A bench of patterns: good parts, bad parts, and a few that were both. Ferrus weighed them with the same mercy he gave ore. Living metal shone on his forearms; the light off his hands looked like thought. He chased tolerances like prayers—edges trued to a hair, faces stoned until they forgot their casting. She, for her part, kept reaching past good toward more—not to gild, but to find the lesson that waits at the thin line where failure teaches.

"Ornament lies," he grunted, holding up a gilded failure.

"Beauty can teach when it serves truth," she countered, and produced a piece that was ugly and perfect.
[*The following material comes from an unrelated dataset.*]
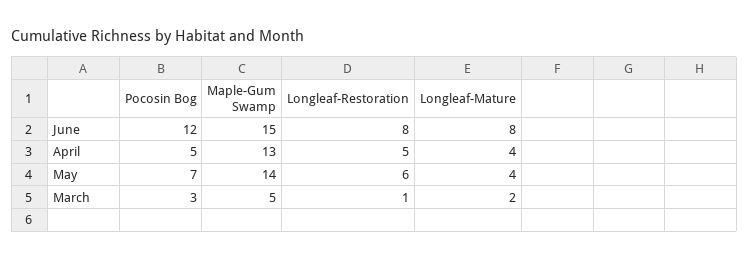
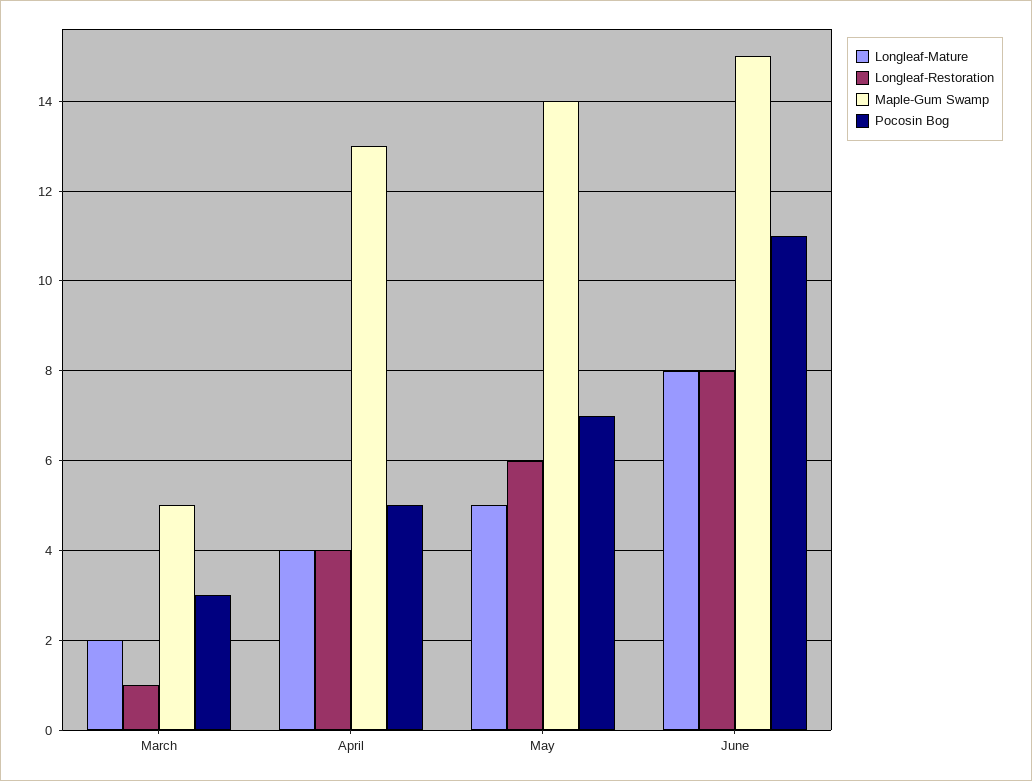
Pocosin Bog, June: 12 -> 11
Longleaf-Restoration, April: 5 -> 4
Longleaf-Mature, May: 4 -> 5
He laughed—a bright crack of sound seldom heard—and asked to keep it. "To be reminded that sometimes ugly is exactly right." He did not smile often. He did now. Then he fixed her with a foreman's straight look. "Tell me, Princess: what jewel does an heir truly need—to prove worth, and to make you smile?"
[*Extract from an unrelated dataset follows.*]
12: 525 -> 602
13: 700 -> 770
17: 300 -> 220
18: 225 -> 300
"None," she said. "Only my brother's arms. That is enough to make me happy."

Ferrus's mouth softened. He set to work anyway: from cable and adamant links, from a shaving of living metal that answered his hands, he made her a necklace—spare and beautiful by function—and set it at her neck. She, not to be outdone in making, pressed into his palm a small stone she had formed in the quiet beyond: pretty fragments folded together until they kept her warmth. Ferrus slipped it into the hidden pocket at his gorget and carried it with him thereafter, even in the end.